Database Group Research
PUG (Provenance Unification through Graphs)
In collaboration with UIUC, we have developed a unified approach for efficiently computing provenance(why) and missing answers(why-not). This approach is based on the observation that in provenance model for queries with unsafe negation, why-not questions can be translated into why questions and vice versa. Furthermore, typically only a part of the provenance, which we call explanation, is actually relevant for answering the user’s question about the existence or absence of a result. We have developed an approach that tries to restrict provenance capture to what is relevant to explain the outcome of interest specified by the user.
ApProveS (Approximate Provenance Summary)

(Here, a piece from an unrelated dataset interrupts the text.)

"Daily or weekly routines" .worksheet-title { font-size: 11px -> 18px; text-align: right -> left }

While the size of provenance (even in explanations in PUG) may still overwhelm users with too much information and waste computational resources. In particular for why-not provenance, where the provenance explains all failed ways of how a result could have been derived using the rules of a query, it may be too large to be computed even for small datasets. We address the computational and usability challenges of large provenance by creating summaries based on structural commonalities that exist in the data. Importantly, our approach computes summaries based on a sample of the provenance only and, thus, avoids the computationally infeasible step of generating the full why-not provenance for a user question.

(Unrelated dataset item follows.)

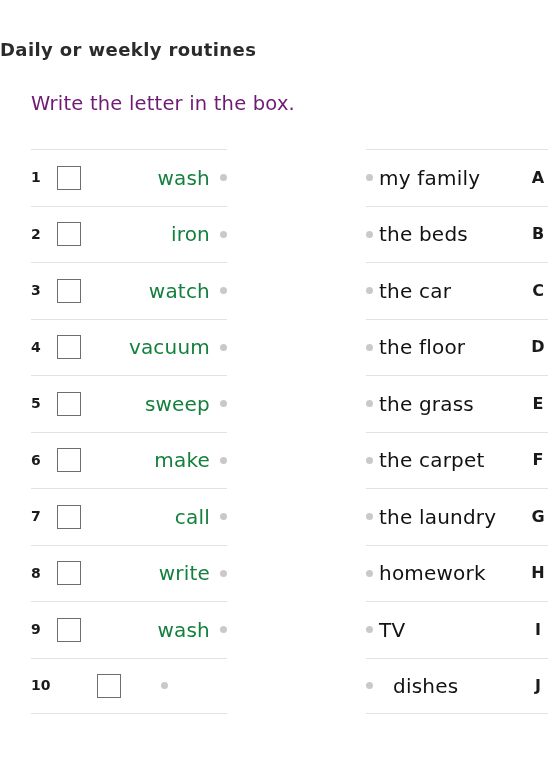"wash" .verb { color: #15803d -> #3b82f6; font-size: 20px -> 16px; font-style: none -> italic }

Why-Not Provenance for Nested Data
The need to explain missing answers is prevalent in many applications including debugging complex analytical queries. Such complex analytics are often implemented using data-intensive scalable computing (DISC) systems such as Apache Spark which employ nested data models. Hence, there is a need for missing answer techniques for nested data models and implementations of such techniques in DISC systems. In this project, we focus on query-based explanations which assume that the input data is sufficient for producing the missing result and consequently identify which parts of the input query caused the result to be missing. This project is collaborative work with University of Stuttgart.

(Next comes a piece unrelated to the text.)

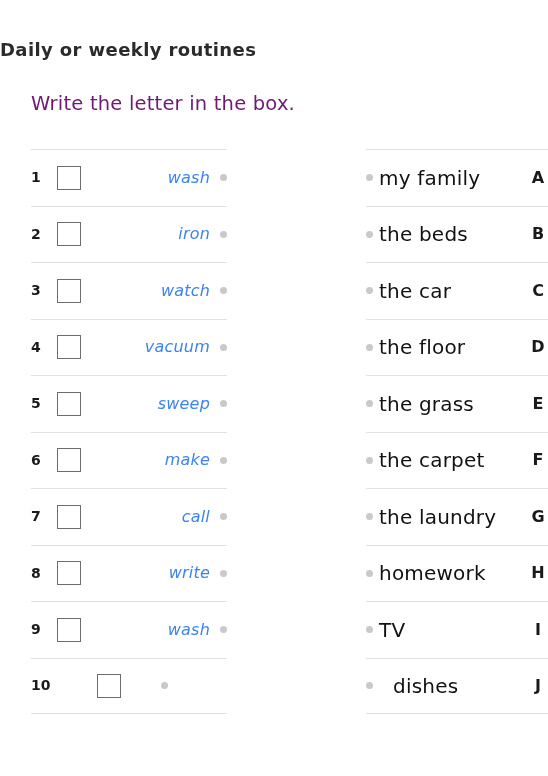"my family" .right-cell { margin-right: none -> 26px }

Recently, the demand for open data has been increased for transparency. Privacy concerns reside within the information exchange over network and storing and processing the data. In this project, we investigate how to efficiently evaluate the risk in data sharing before opening the data. We study several theoretical models for disclosure risk and information loss to quantify the risk over data linkage. Furthermore, we develop a practical solution for the risk evaluation using sample and summary of data. This is a collaborative work with University of Notre Dame.